The musicians were in their place. Two people were playing acoustic guitar, one was alternating between a darbouka and an oud (I would love to know who plays the oud in a synagogue - even a Reform one!),another drummer, while a monk from the Emmaus Monastery in Latrun played violin, and a few nuns, dressed in white, sat in back of him. The newbies thought the rabbi was "interesting." She certainly was, bringing in Psalm chanting/singing and chassidic stories in-between the verses. Some people danced in the middle of the floor. Some people closed their eyes. Some people prayed with their palms up. However you wanted to let your soul fly, you were free to do so there! The music was beautiful and moving and really brought me to a spiritual high.

And as the day came to a close and I came back home to have the Sabbath meal with my family, I realized why I can never ever leave this country, even if it means having an easier life somewhere else.

Wednesday, June 11, 2008

This month in Jerusalem....

Has it been nearly a month since I last posted? I'm afraid so many thoughts have passed through my head, that it's nearly impossible for me to put them all down on one blog.

I'll try to fill y'all in with just some of the stuff.

School and Kids:
My son has been truant for over a week. Ever since I complained to the principal about the coordinator and his teacher, they have been on his case for everything. The last straw was when they tried to kick him out of school (something amiss here? Don't kids WANT to leave school?) and threatened to call the police if he didn't leave within 10 seconds. He was waiting for the class coordinator to hand him the cellphone which she took from him the day before. She wasn't going to. It was the War of the Bulls. Two headstrong people. The kid is stubborn and he didn't want to leave. She calls me up yelling and screaming, in typical Israeli fashion, and then in typically Jewish fashion, complaining that she had to chase my son all around the school (she's about 100 kilos overweight), and that she nearly fell and tripped and broke bones. Now, I wasn't going to let my son get into trouble with the Po-lice and have that woman tell "stories" to the police, if she did end up spraining an ankle. So both Hubby and I decided to have him take a "leave of absence". It's against the law. I know. But what's a mother to do?

Interfaith meetings:

I keep on chugging and wondering why on earth I am doing what I'm doing. It doesn't make any sense when you look at the whole picture. Will 5 Palestinians that come to my house, help change the entire Palestinian outlook on Israelis, Jews and Settlers? And will my town be berift of racism? It's a big fucking task for one person, let me tell you. But after these meetings end, I'm left feeling tired and euphorically giddy with happiness. It's such an intense feeling, that I think that's why I'm doing all this volunteer work, which is taking up a lot of my free time, wherever I can find it. We're planning a bus trip to Haifa - so stay tuned. It should be a fun ride. I keep on telling my kids that THIS will be the chance for us to throw each other into the sea, because we'll be picnicking on the beach. And, of course, this is what most Palestinians and Israelis think the other will do to them, if they only had the chance...

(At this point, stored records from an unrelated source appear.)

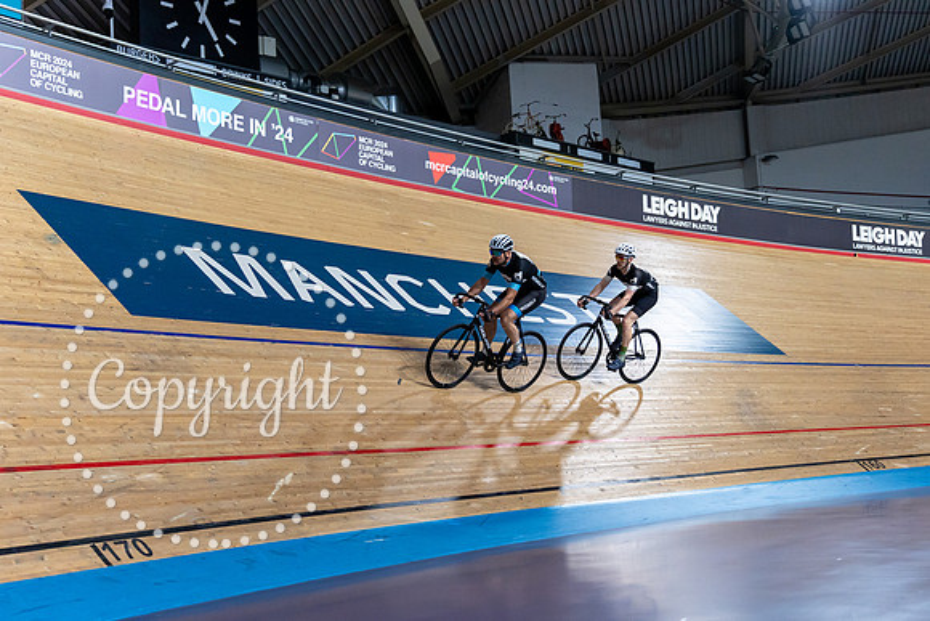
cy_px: 340
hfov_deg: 43.1
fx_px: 1179
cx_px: 483
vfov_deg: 29.5
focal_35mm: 46
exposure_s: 1/1000
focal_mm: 34
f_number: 2.8
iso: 2500
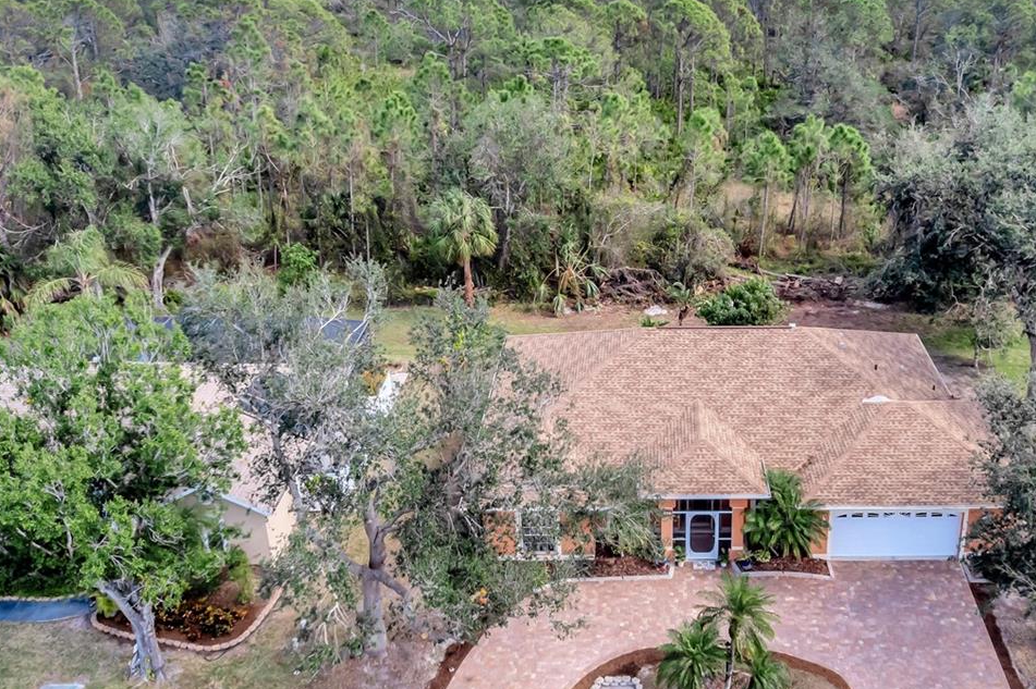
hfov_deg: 51.5
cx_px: 637
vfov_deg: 35.9
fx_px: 1064
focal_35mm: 37
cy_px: 307
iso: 140
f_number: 2.8
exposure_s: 1/640
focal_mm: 8.38
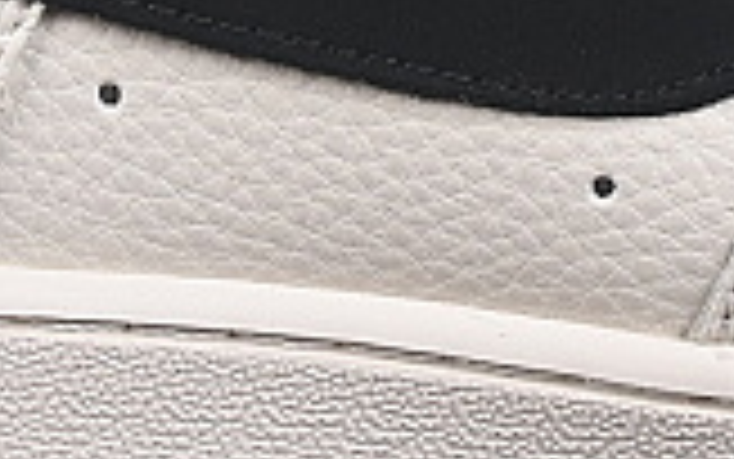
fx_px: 10125
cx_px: 729
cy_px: -234
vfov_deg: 2.6
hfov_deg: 4.1
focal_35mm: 506
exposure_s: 1/80
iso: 160
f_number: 8
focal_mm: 50
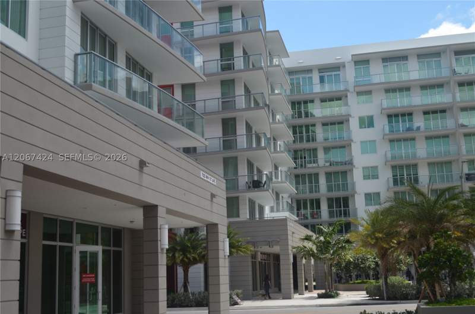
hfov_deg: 41.2
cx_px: 238
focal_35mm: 48
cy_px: 157
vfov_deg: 27.9
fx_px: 632
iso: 200
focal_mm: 32
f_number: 7.1
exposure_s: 1/200
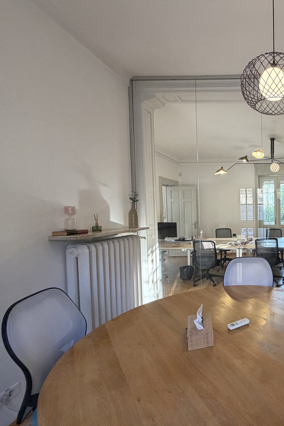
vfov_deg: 84.0
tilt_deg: -2.6
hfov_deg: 51.7
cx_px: 273
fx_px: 237
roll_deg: +1.5
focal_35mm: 20
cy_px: 218
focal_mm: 2.22
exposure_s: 1/100
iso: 320
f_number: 2.2
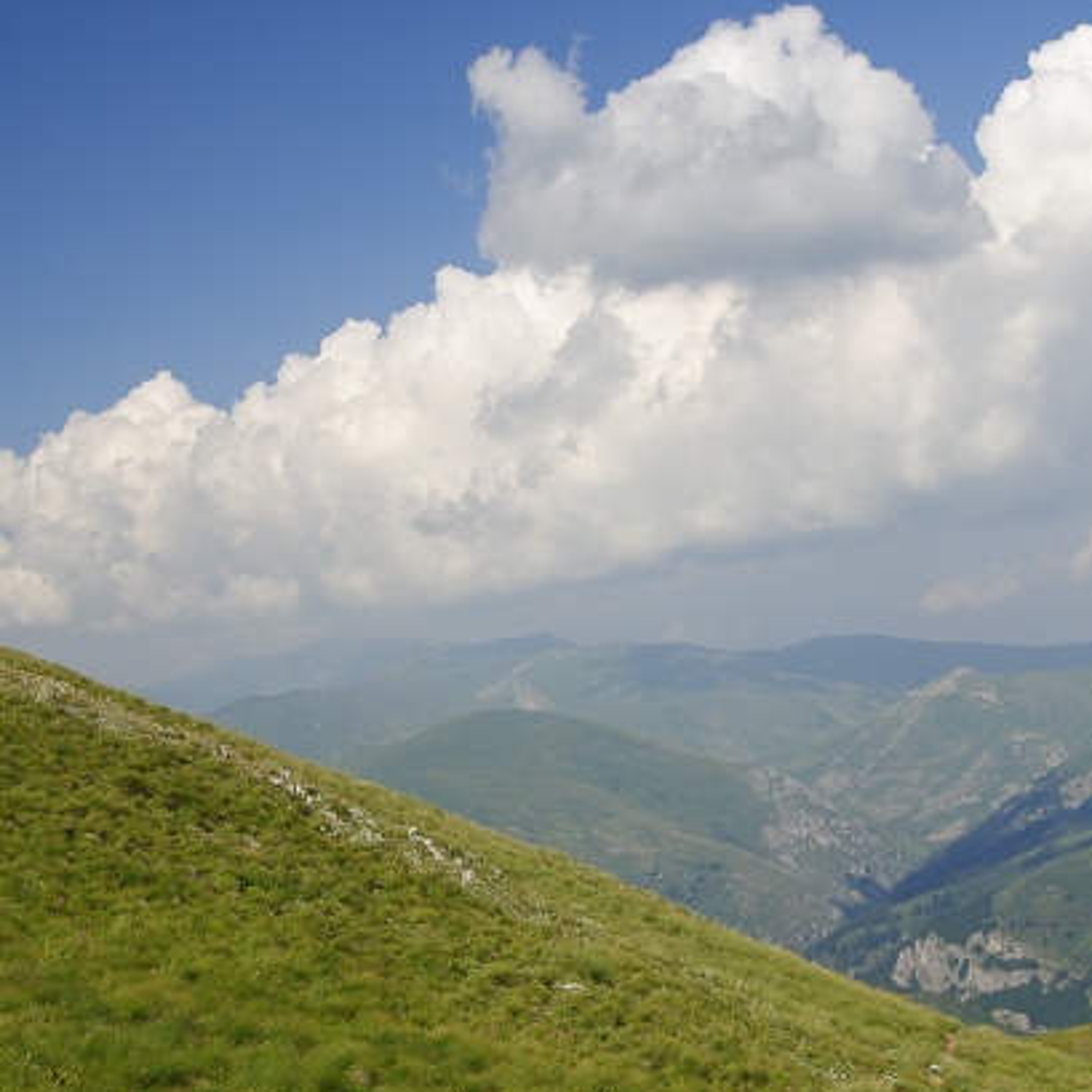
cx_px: 534
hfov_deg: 26.5
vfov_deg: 26.5
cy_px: 627
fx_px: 2320
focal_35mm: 65
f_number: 13
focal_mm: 26
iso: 100
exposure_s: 1/100
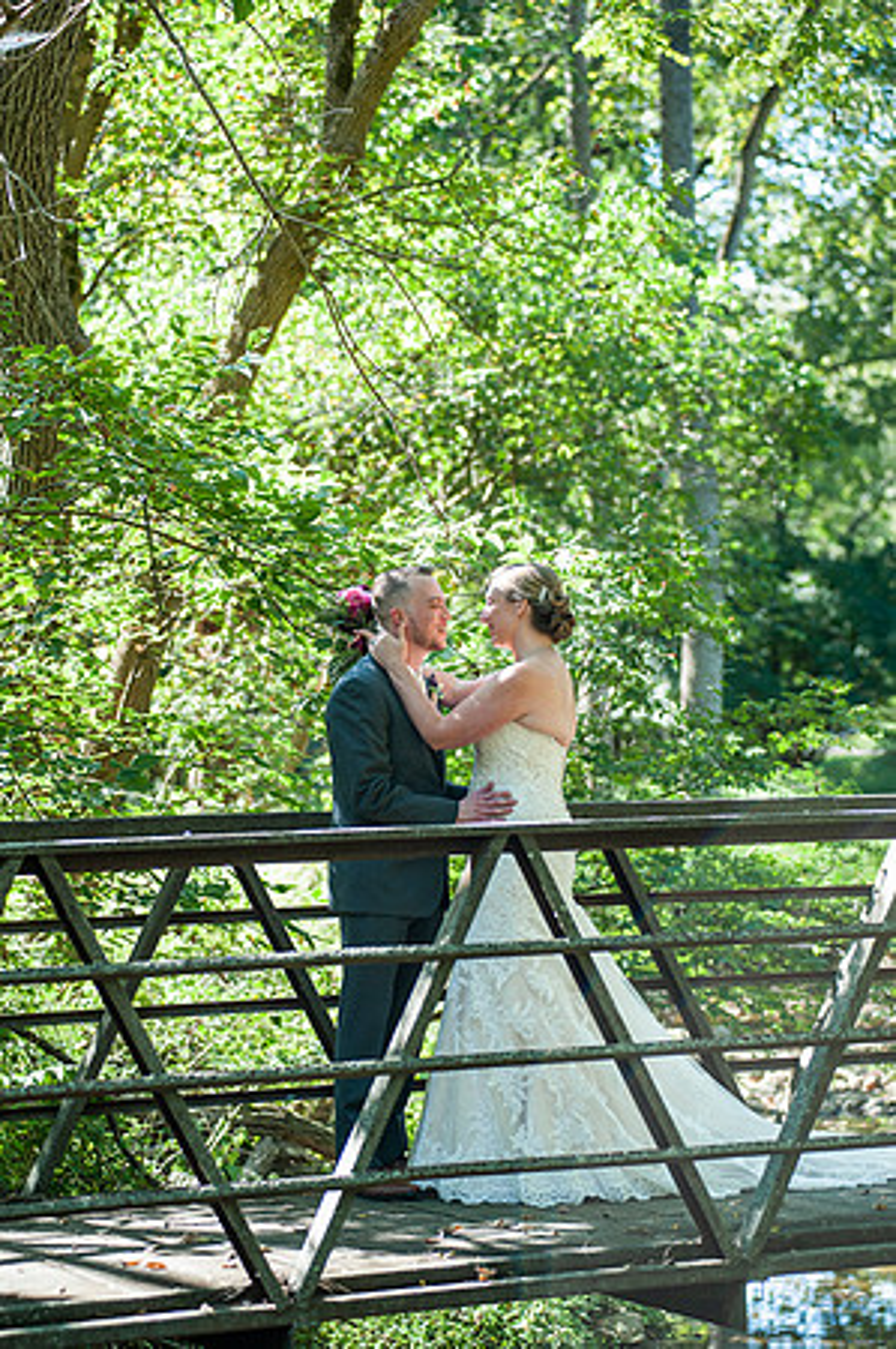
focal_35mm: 100
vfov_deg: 20.4
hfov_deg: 13.7
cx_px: 448
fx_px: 3742
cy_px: 674
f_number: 3.2
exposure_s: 1/320
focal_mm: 100
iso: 160
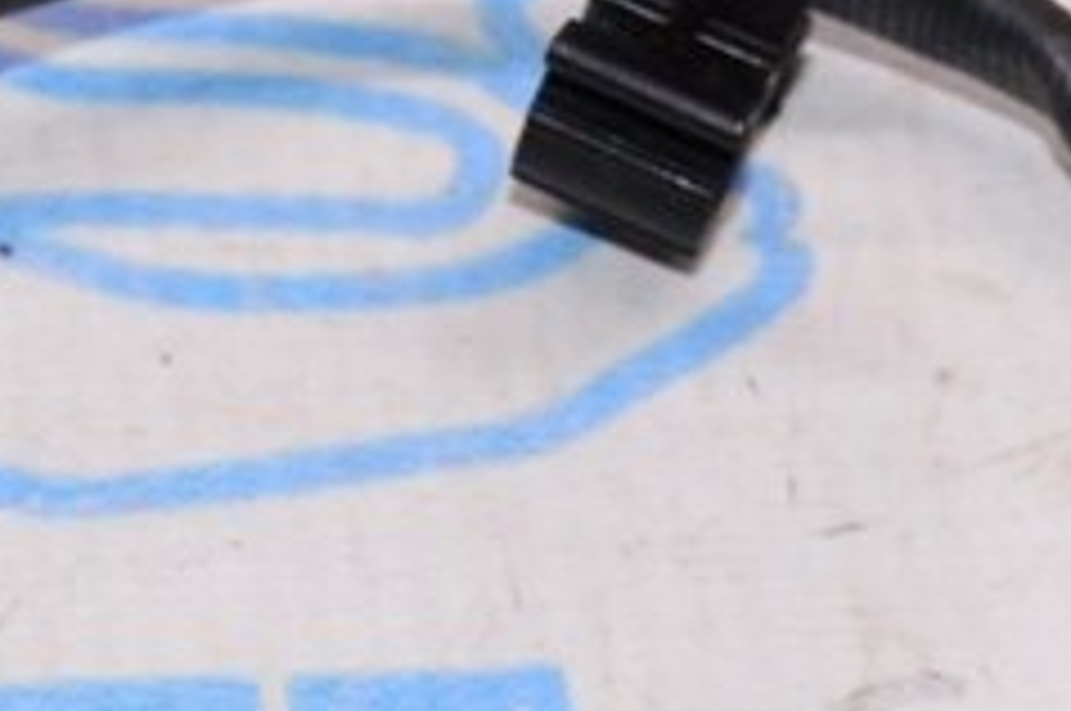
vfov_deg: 6.0
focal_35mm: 226
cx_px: -68
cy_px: 992
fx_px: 6719
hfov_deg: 9.0
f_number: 8
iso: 1600
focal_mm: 35
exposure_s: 1/125
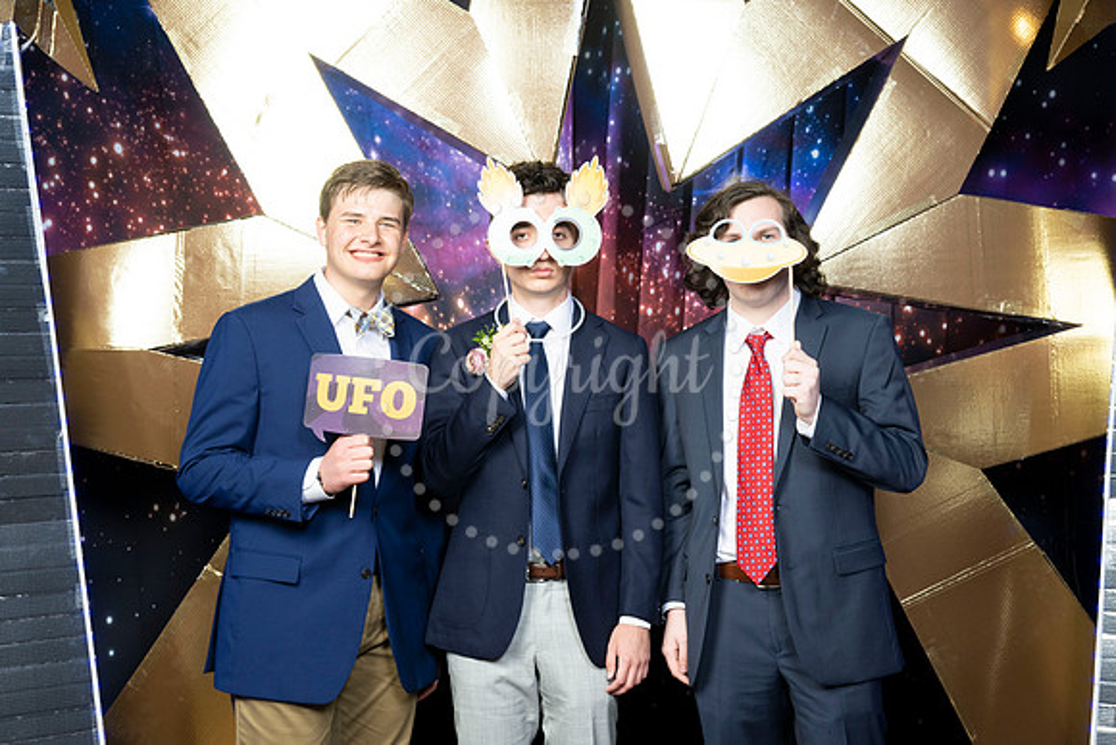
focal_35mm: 46
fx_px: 1426
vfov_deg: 29.3
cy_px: 372
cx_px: 558
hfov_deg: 42.7
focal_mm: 46
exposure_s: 1/160
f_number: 9
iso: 320
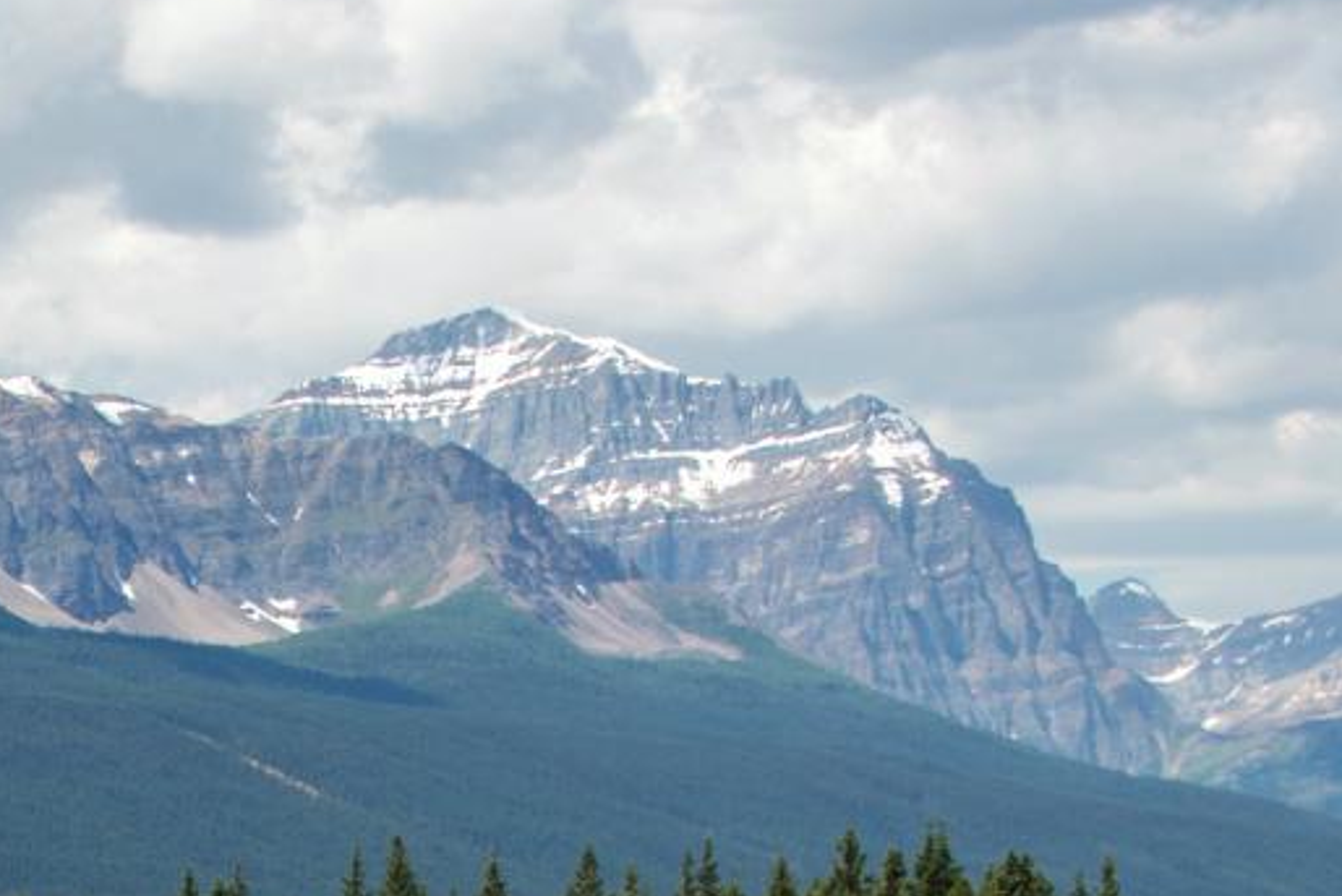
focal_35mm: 209
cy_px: 1395
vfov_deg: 6.5
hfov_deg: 9.7
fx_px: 7793
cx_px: -115
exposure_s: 1/320
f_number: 5.6
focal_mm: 42
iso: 200
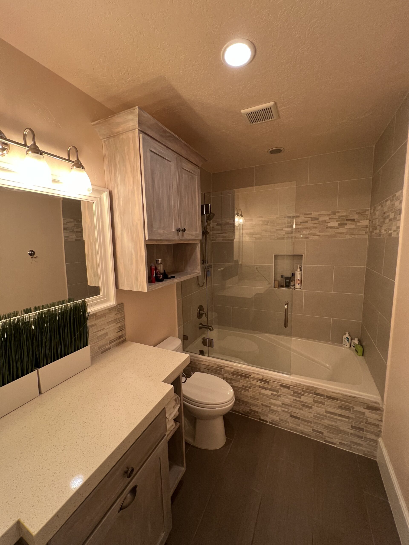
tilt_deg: -8.4
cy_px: 272
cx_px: 204
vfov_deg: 106.2
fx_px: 205
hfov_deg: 89.9
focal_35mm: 13
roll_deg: +0.7
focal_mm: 1.57
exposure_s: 1/60
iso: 160
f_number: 1.8
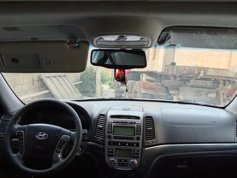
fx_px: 171
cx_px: 118
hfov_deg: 69.4
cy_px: 89
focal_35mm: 25
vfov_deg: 54.9
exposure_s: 1/100
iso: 135
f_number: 1.8
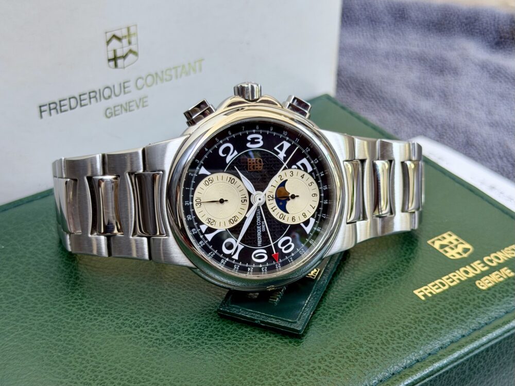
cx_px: 258
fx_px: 714
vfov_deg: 30.3
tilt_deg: -36.9
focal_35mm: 48
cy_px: 193
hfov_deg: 39.7
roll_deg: -3.2
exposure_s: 1/104
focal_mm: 6.76
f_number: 1.78
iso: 100
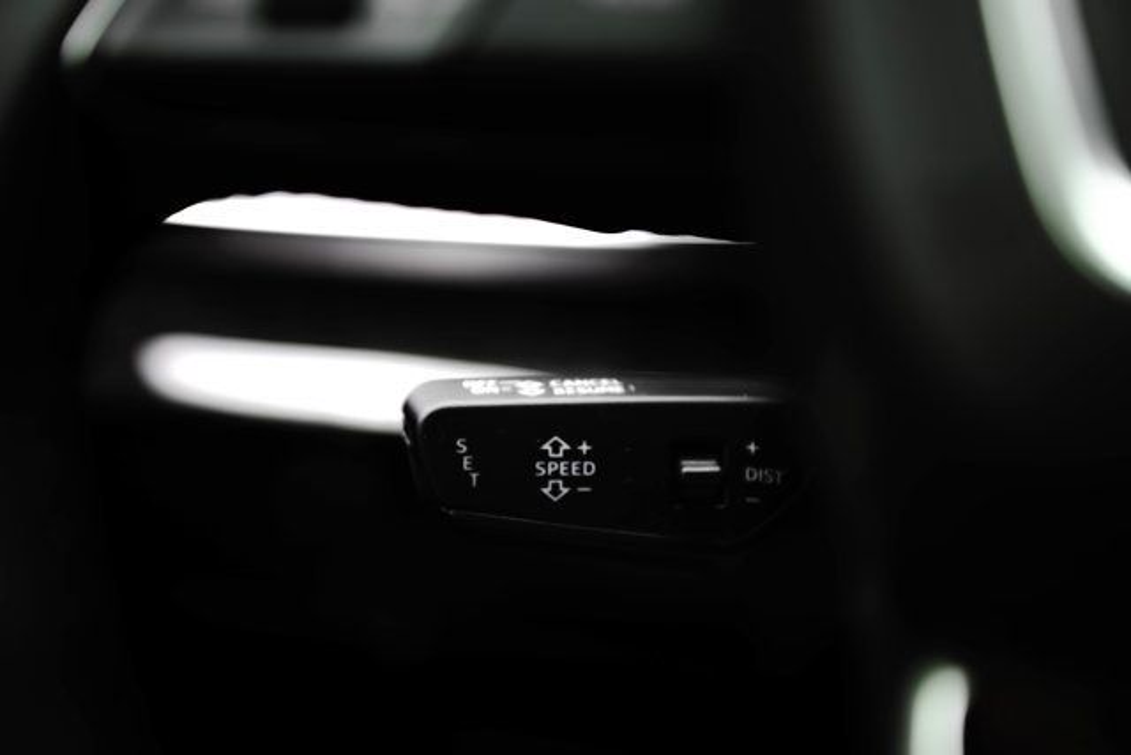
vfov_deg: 20.9
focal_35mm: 65
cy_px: 378
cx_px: 566
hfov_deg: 31.0
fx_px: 2042
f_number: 2.8
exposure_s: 1/200
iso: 250
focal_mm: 65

Seems all our neighborhood friends happen to be messianic Jews. I don't know why, although our friends tell us "there's a reason." We went to visit some of these friends on Saturday, who were trying to tell me that Moslems don't worship the same God we do, and gave me a whole New and Old Testament song and dance of why they don't. Plus a whole New and Old Testament song and dance of why Jesus is the messiah, and were rather rattled by my sinful and rather scandalous proclamation that, at the moment, I don't believe in anyone being the Messiah. I told them we have to do the work ourselves for a messianic age to come about, which I'm all in favor for, of course. It ties in very nicely with my interfaith peace thing. They gave us a small book called the "New Covenant" which I put on my bookcase next to the Sikh literature I got as a gift in India. A few days later the New Covenant disappeared. I have a feeling my husband had something to do with its disappearance, although when I asked him about it, he insisted it was still there.